On Friday stocks were hit hard when investors sold both stocks and bonds as fear spread that central banks would shortly begin to tighten credit and raise interest rates. The first indication of a policy change occurred on Thursday, when the European Central Bank (ECB) decided to leave rates unchanged and to stop its policy of purchasing bonds.
The ECB’s lack of action was followed by Federal Reserve Bank of Boston’s President Eric Rosengren who, in a speech, indicated that a case can be made for “continuing to pursue a gradual normalization of monetary policy.”
The Fed’s next policy meeting is on Sept. 20-21.
In additional to a sharp sell-off in stocks, the U.S Treasury’s 10-year note jumped to 1.67%, its highest yield since June 23. And bond futures markets implied that there was a 24% likelihood of a rate hike by the Fed in September, up from 18%.
The likelihood of a rate increase in December rose to 55% from 51% on Thursday. Also, on Friday German 10-year bonds turned from a negative to a positive yield.
At the close, the Dow Jones Industrial Average fell 395 points to 18,085, the S&P 500 lost 53 to end at 2,128, the Nasdaq closed at 5,126, down 134 points, and the Russell 2000 plunged 39 points to 1,219.

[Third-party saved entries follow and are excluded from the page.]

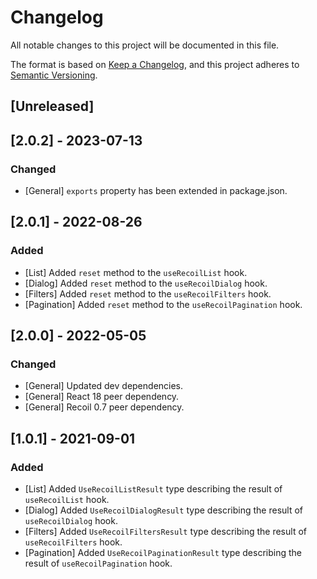 # Changelog

All notable changes to this project will be documented in this file.

The format is based on [Keep a Changelog](https://keepachangelog.com/en/1.0.0/),
and this project adheres to [Semantic Versioning](https://semver.org/spec/v2.0.0.html).

## [Unreleased]

## [2.0.2] - 2023-07-13

### Changed

- [General] `exports` property has been extended in package.json.

## [2.0.1] - 2022-08-26

### Added

- [List] Added `reset` method to the `useRecoilList` hook.
- [Dialog] Added `reset` method to the `useRecoilDialog` hook.
- [Filters] Added `reset` method to the `useRecoilFilters` hook.
- [Pagination] Added `reset` method to the `useRecoilPagination` hook.

## [2.0.0] - 2022-05-05

### Changed

- [General] Updated dev dependencies.
- [General] React 18 peer dependency.
- [General] Recoil 0.7 peer dependency.

## [1.0.1] - 2021-09-01

### Added

- [List] Added `UseRecoilListResult` type describing the result of `useRecoilList` hook.
- [Dialog] Added `UseRecoilDialogResult` type describing the result of `useRecoilDialog` hook.
- [Filters] Added `UseRecoilFiltersResult` type describing the result of `useRecoilFilters` hook.
- [Pagination] Added `UseRecoilPaginationResult` type describing the result of `useRecoilPagination` hook.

The NYSE’s primary exchange traded 1.1 billion shares, with total volume of 4.2 billion shares. The Nasdaq crossed 2.2 billion shares. On the Big Board, decliners outpaced advancers by 17-to-1, and on Nasdaq decliners led by 6-to-1. Blocks on the NYSE increased to 6,037 from 5,407 on Thursday.
For the week: The DJIA lost 2.2%, the S&P 500 fell 2.4%, Nasdaq lost 2.4%, and the Russell 2000 fell 2.8%.
As noted on the chart, a 40% jump in the “Fear Index” (VIX) is the biggest one-day jump in the index since the Brexit in late June. The Brexit jump was proven, so far, to not be based on reality.
The “500” failed to hold its 50-day moving average at 2,164 and its support line at 2,155. And, the lower opening on Friday resulted in a gap from 2,177 to 2,169. The next support line is at 2,100 and then the 200-day moving average at 2,057.
The Dow Jones Transportation Average is considered by many economists to be predictive of future economic conditions. Thus a flat transportation average = a flat economy. A one-day scare signifies little, and so note the accumulation of buying during the last three weeks.
Conclusion: Friday’s sell-off appears to be a short-term event, just as the Brexit sell-off in late June was. Sell-offs in bull markets are part of the need for large traders to accumulate cash in order to move to their next “oversold” sector. In other words, it is part of massive group rotation.
Sell-offs in a bull market, which is currently confirmed, offer excellent buying opportunities for those savvy enough to recognize them. I like to evaluate stocks that don’t participate in a correction, like our Trade Of The Day, in order to determine where the next buying will surface. In this case, I believe that the financial sector will offer excellent buying opportunities.
Watch where the support line resides, since the bulls are grazing there.